# [Exercise brief]
For every line of the records below that holds "Right", add one. Give only the final total.

Keypoint coordinate data:
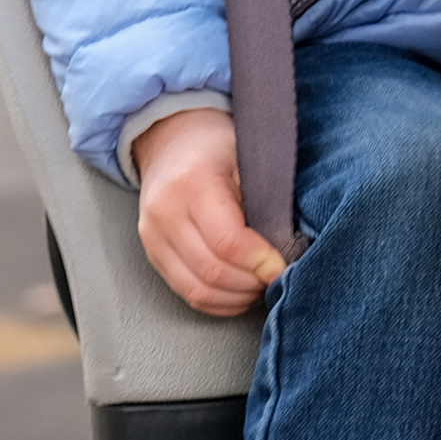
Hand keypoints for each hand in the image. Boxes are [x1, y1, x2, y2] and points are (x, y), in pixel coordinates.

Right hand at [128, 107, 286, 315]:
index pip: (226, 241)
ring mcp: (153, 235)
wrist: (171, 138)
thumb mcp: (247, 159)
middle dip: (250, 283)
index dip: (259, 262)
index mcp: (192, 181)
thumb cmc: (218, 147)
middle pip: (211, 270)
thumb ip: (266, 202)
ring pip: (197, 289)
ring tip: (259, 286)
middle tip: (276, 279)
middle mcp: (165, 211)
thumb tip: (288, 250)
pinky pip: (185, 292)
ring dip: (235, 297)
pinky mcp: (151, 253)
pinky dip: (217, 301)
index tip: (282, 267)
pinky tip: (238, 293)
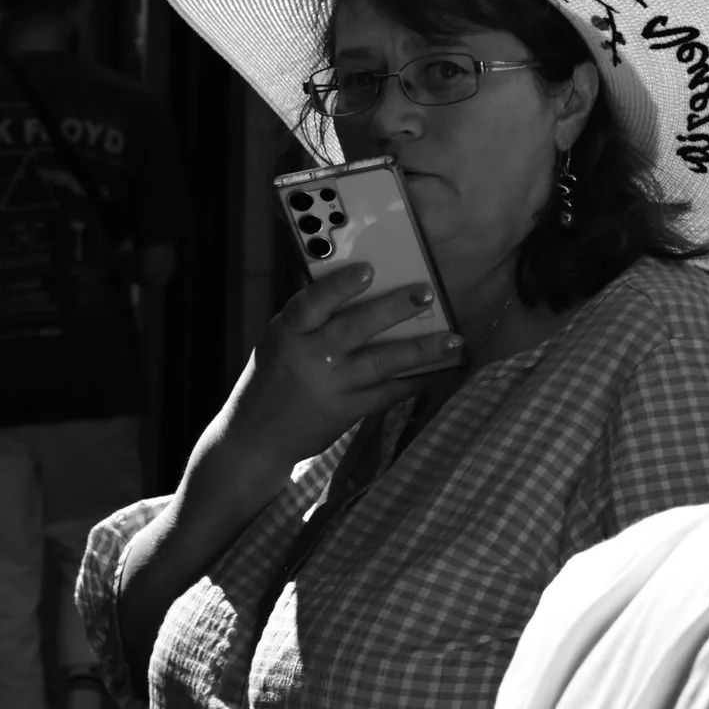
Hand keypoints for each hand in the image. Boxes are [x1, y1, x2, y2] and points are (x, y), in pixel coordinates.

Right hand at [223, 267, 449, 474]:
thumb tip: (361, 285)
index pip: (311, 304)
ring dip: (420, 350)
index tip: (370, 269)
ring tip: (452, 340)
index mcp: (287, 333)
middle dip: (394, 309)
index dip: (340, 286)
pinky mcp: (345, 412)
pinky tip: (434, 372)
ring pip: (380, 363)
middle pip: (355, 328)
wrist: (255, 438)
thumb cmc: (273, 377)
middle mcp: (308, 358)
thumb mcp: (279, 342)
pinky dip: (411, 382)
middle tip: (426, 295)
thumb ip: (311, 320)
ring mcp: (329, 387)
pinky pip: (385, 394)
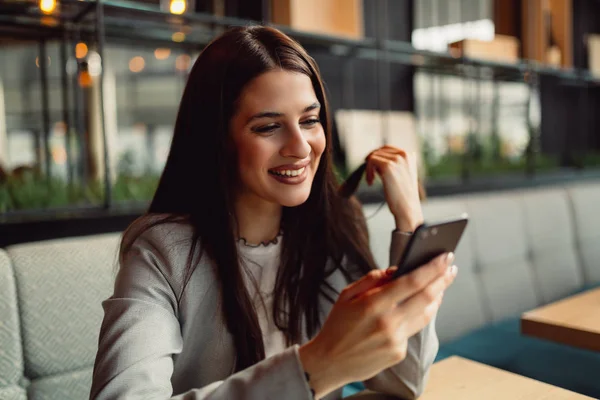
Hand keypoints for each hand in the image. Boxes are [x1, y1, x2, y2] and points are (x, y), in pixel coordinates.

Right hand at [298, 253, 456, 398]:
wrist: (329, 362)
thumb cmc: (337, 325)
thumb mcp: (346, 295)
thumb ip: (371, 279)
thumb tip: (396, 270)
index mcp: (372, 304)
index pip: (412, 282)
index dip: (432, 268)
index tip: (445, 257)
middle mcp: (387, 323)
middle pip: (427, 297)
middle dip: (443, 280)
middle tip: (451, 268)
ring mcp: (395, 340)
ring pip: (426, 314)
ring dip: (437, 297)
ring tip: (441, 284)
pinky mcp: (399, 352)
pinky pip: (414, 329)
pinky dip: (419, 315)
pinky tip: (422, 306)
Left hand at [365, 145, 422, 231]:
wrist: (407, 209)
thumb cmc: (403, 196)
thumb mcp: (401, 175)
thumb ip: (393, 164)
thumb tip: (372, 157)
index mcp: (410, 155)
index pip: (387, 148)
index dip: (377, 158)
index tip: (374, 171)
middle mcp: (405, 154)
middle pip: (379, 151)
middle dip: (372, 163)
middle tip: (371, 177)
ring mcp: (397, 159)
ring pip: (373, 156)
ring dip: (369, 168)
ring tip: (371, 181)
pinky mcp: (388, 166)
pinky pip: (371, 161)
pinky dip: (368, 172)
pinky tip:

# [Written answer]
3